Eni and Shell, who are being considered by for charges of corruption by a court in Milan for the controversial oil deal, have been accused of knowing that the money they paid to Nigeria would be used for bribes.

They have however denied any wrongdoing.

Read also: Buhari approves increment of police officers’ salary

A former Nigerian oil minister, Dan Etete, was found guilty by a court in France of money laundering and it emerged he used illicit funds to buy a speed boat and a chateau. It is also claimed he had so much cash in $100 bills that it weighed five tonnes.

The court in Milan is weighing evidence of how Etete, awarded ownership of OPL 245 to Malabu, a company he secretly controlled.

He was also accused of paying bribes to others in the government to ensure that process went smoothly.

Shell and Eni are accused of knowing the $1.1bn they paid to Nigeria would be used for bribes, claims based on the content of emails which have since emerged.

“Looking at the emails it seems that Shell knew that the deal they were constructing was misleading but they went ahead with it anyway even though a number of Nigerian officials raised concerns about this scandalous, scandalous deal,” Ava Lee of Global Witness, said.

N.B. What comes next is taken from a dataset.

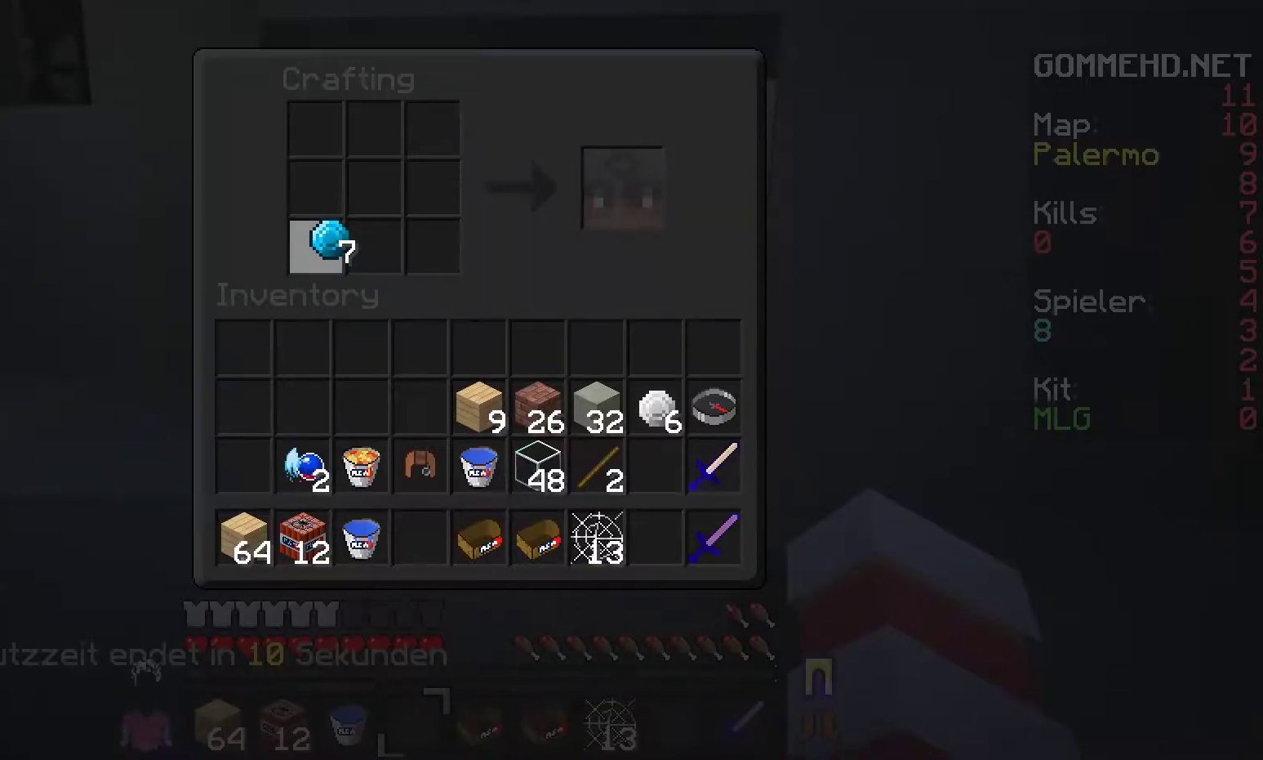
{"keys": [], "mouse": ["left"], "events": [[167, "mouse_left", "down"]]}
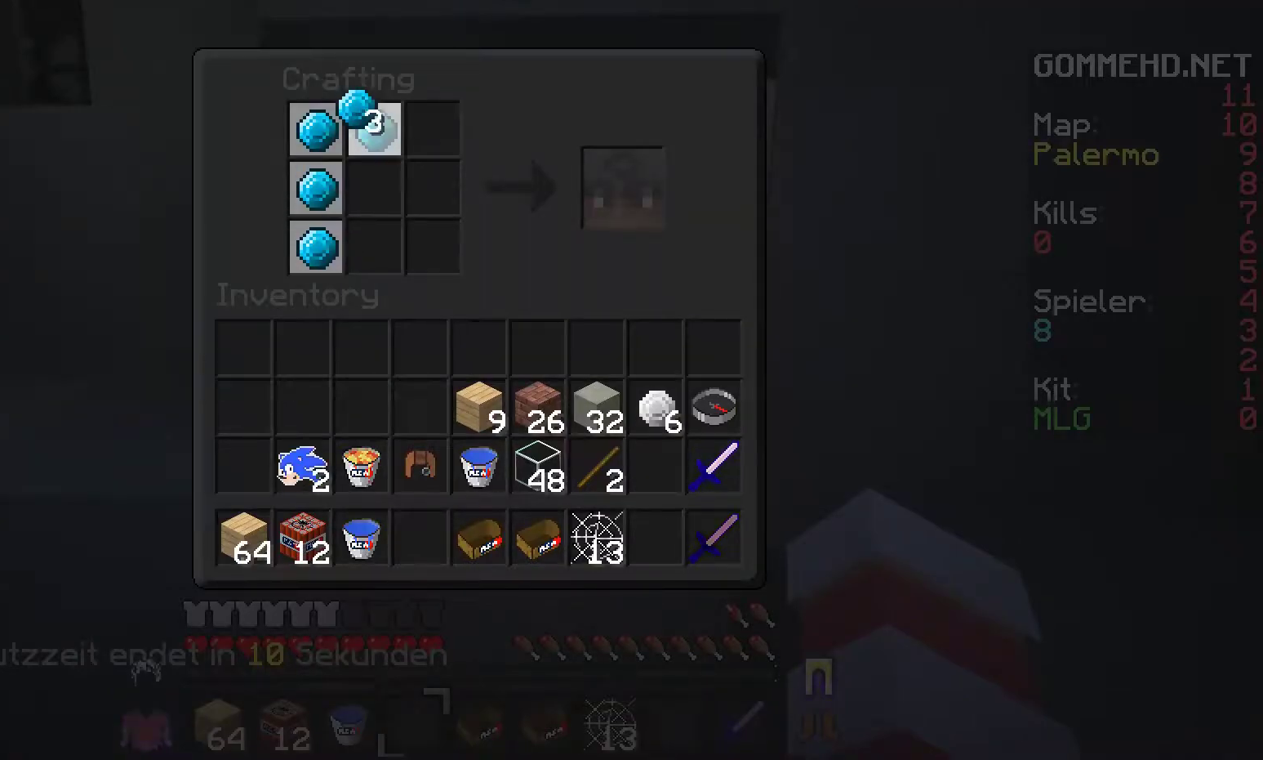
{"keys": [], "mouse": ["left"], "events": []}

Shell, in a statement to BBC World Business Report said: “Since this matter is before the Tribunal of Milan it would not be appropriate for us to comment in detail. Issues that are under consideration as part of a trial process should be adjudicated in court and we do not wish to interfere with this process.

“We maintain that the settlement was a fully legal transaction and we believe the trial judges in Italy will conclude that there is no case against Shell or its former employees.”

Eni has also denied any wrongdoing and told the BBC that it questions the competence of the experts commissioned by Global Witness and its “partners”, as well as raising the possibility that the report by the campaign group is defamatory.

The company also said “as this matter is currently before the Tribunal of Milan, we are unable to comment in detail.

“Global Witness together with its partners Corner House, HEDA Resource Centre and Re: Common had requested twice to be admitted as aggrieved parties in the Milan proceedings. On both occasions, the request was firmly denied by the Tribunal of Milan.”